The Pig Iron Theatre CompanyZero Cost House
Host: Grzegorz ReskeDirected by:
Dan RothenbergWritten by:
Katie DownSet Design:
Dito van Reigersberg, James Sugg, Alex Torra, Mary McCool, Rachel Christopher
“Let us first be as simple and well as Nature ourselves, dispel the clouds which hang over our brows, and take up a little life into our pores”
Henry David Thoreau, Walden
When Henry David Thoreau published “Walden” (1854), the technology that would eventually enable the creation of Fukushima Nuclear Power Plant (1971) was not even in its infancy. Written in the first half of the nineteenth century, Thoreau’s essays devoted to his experience of opting out of headlong modernity soon became staple texts for critics of the Western social and economic system. Since the 2011 nuclear disaster at Fukushima Thoreau’s thought has acquired novel meanings.
A dream of radical change, thinks Toshiki Okada, reading Walden from his home in Tokyo. A beautiful book, but only a dream. But then 3/11 happens – those numbers will, for a generation of Japanese people, stand in for the earthquake, tsunami, and subsequent nuclear disaster at Fukushima. In Tokyo, “unconfirmed” urban radiation levels are reported and milk is removed from supermarket shelves. In this atmosphere of deadly weirdness an architect who studies the homes of the homeless declares himself Prime Minister of Japan from his artist’s refuge in Kumamoto, far outside the city in Western Japan.
Eminent Japanese playwright and theatre director Toshiki Okada wrote his own version of Thoreau’s Walden, drawing on his experience in the wake of the tsunami that devastated his home country in the March of 2011. His update on the nineteenth-century classic makes a fascinating present-day political manifesto that centres on a post-apocalyptic world where civilization is no more.

§ **MATERIAL PROVIDED**:
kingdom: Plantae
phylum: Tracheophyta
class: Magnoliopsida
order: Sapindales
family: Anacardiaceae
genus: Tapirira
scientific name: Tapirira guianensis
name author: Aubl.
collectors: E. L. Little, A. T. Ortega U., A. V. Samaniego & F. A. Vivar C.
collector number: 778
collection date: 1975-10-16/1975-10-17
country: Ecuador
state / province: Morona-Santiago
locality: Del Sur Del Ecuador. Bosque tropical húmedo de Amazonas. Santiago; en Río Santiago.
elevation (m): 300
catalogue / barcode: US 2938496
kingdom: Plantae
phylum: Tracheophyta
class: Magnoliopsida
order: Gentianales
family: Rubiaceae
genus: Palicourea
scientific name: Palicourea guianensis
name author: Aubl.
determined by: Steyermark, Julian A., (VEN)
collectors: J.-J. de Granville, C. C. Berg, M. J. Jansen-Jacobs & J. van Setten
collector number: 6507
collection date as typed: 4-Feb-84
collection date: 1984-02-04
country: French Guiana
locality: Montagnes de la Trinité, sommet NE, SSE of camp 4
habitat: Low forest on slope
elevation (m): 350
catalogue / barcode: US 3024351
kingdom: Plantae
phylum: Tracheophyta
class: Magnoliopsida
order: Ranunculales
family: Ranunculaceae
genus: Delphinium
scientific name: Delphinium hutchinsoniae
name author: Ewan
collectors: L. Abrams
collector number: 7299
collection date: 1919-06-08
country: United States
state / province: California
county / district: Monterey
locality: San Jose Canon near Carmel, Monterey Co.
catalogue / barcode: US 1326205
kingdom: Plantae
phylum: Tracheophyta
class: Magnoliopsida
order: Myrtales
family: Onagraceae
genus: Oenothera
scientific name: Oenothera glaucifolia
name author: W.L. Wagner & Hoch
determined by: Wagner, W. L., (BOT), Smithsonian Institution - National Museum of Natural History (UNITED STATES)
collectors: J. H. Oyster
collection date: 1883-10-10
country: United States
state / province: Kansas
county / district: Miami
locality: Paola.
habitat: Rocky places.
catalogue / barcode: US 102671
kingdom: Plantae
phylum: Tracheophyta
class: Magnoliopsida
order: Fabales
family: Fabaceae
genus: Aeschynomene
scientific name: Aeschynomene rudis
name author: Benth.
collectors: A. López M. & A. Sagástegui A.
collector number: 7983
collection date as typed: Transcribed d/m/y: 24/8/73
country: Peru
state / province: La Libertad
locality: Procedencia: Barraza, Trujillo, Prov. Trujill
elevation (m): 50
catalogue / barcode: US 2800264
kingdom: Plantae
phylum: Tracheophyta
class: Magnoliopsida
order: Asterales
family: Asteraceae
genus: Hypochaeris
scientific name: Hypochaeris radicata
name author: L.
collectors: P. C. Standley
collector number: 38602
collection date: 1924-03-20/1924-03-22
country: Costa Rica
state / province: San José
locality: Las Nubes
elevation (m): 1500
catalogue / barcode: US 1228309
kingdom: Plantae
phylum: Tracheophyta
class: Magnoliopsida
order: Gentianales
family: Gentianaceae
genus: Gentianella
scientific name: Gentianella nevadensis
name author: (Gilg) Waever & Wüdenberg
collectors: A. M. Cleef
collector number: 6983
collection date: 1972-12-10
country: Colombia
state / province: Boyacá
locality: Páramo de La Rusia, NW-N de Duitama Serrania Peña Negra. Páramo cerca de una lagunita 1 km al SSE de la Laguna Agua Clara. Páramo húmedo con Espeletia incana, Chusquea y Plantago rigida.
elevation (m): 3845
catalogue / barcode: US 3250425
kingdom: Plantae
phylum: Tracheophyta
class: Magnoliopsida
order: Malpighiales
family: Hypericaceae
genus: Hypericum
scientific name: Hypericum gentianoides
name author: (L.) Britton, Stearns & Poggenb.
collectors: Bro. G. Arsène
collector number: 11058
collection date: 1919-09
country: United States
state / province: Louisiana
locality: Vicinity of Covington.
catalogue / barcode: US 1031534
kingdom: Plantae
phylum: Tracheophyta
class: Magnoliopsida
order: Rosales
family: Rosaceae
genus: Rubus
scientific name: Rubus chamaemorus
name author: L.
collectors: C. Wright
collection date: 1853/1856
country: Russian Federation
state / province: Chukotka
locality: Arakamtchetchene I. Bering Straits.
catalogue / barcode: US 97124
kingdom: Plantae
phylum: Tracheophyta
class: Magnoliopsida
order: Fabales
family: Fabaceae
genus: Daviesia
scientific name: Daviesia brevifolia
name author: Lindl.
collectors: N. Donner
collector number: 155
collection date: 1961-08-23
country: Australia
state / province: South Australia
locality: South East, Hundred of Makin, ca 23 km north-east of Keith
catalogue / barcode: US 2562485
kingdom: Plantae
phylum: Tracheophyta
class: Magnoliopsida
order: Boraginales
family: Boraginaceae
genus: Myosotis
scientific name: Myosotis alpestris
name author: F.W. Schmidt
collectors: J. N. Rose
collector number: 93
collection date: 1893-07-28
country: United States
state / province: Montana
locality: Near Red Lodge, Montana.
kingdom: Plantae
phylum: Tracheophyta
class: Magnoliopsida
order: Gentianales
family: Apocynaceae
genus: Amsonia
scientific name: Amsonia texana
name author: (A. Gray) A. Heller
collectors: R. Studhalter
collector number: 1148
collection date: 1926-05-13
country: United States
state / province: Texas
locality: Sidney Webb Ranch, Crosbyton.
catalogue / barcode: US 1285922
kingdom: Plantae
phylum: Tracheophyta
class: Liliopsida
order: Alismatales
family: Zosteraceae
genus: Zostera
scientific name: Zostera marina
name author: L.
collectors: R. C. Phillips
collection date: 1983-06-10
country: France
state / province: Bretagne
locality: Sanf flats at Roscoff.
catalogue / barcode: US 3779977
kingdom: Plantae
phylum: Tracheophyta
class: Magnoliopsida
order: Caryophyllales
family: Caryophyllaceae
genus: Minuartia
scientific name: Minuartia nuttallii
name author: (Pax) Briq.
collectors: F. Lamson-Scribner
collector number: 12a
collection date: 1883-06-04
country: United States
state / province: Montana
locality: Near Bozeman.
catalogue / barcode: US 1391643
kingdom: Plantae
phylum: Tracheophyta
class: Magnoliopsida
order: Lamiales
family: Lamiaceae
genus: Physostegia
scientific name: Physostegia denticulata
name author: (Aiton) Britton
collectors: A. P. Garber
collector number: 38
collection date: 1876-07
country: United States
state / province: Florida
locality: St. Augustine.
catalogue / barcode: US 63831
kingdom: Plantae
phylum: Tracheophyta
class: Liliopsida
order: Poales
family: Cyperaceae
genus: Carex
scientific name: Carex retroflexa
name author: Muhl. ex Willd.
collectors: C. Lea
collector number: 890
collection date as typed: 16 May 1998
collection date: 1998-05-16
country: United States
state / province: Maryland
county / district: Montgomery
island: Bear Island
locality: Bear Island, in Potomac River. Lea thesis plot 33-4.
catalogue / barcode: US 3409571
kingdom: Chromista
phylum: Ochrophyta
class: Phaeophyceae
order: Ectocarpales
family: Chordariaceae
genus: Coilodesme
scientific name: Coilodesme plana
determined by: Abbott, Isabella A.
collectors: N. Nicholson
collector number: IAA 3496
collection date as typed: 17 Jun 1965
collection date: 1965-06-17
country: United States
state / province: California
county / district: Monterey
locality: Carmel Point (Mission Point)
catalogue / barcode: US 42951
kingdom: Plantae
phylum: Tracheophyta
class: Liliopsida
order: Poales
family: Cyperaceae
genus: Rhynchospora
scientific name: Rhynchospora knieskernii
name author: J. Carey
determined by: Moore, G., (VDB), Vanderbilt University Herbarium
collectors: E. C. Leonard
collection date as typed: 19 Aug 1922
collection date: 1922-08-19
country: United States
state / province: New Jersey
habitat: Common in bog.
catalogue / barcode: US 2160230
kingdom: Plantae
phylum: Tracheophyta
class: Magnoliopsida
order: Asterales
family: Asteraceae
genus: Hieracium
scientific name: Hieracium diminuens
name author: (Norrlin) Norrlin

§ **WHAT TO WORK ON**:
**A.** According to the Zero Cost House text, where is the artist's refuge from which the architect declares himself Prime Minister of Japan?
**B.** Summarize the Zero Cost House text in two sentences.
**C.** Carry on the Zero Cost House text from its last sentence.

§ **OUTPUTS FOR THE TASKS**:
**A.** In Kumamoto, far outside the city in Western Japan.

**B.** Thoreau's "Walden," long a staple text for critics of the Western social and economic system, has acquired novel meanings since the 2011 nuclear disaster at Fukushima. The Japanese playwright and director Toshiki Okada, drawing on his experience after the March 2011 tsunami, wrote his own version of Walden as a present-day political manifesto about a post-apocalyptic world where civilization is no more.

**C.**
The creation of Zero Cost House was funded in part by the Pew Center for Arts and Heritage; by the MAP Fund, a program of Creative Capital supported by the Doris Duke Charitable Foundation and the Rockefeller Foundation; by the Japan Foundation through the Performing Arts JAPAN Program; by the Independence Foundation New Works Initiative; by the Asian Cultural Council; by the National Endowment for the Arts, which believes that a great nation deserves great art; by the Saison Foundation; and by the William Penn Foundation. Zero Cost House was developed with support from PlayMakers Repertory Company, Joseph Haj, producing artistic director.
Place and date of the premiere: Philadelphia Live Arts Festival, September 2012
About Pig Iron:
Founded in 1995 as an interdisciplinary ensemble, Pig Iron Theatre Company is dedicated to the creation of new and exuberant performance works that defy easy categorization.
Over the course of its nearly two-decade lifespan, Pig Iron has created over two dozen original works and has toured to festivals and theatres in England, Scotland, Poland, Lithuania, Brazil, Ireland, Italy, Romania and Germany. The body of Pig Iron’s work is eclectic and daring. Individual works have been inspired by history and biography (Poet In New York, 1997 and Anodyne, 2001), rock music (Mission to Mercury, 2000 and James Joyce is Dead and so is Paris: The Lucia Joyce Cabaret, 2003), American kitsch culture (Cafeteria, 1997 and Welcome to Yuba City, 2009), serendipity (Dig or Fly, 1996 and The Snow Queen, 1999), and scientific research (Pay Up, 2005/2013 and Chekhov Lizardbrain, 2007). In 2001, Pig Iron collaborated with legendary theatre director Joseph Chaikin (1935-2003) to create an exploration of sleep, dreams and consciousness (Shut Eye).
In 2005, Pig Iron won an OBIE Award for Hell Meets Henry Halfway, an adaptation of Polish writer Witold Gombrowicz’s novel Possessed; in 2008, Pig Iron won a second OBIE for James Sugg’s performance in Chekhov Lizardbrain. Pig Iron’s staging of Shakespeare’s Twelfth Night was nominated for ten Barrymore Awards for Excellence in Theatre, winning four.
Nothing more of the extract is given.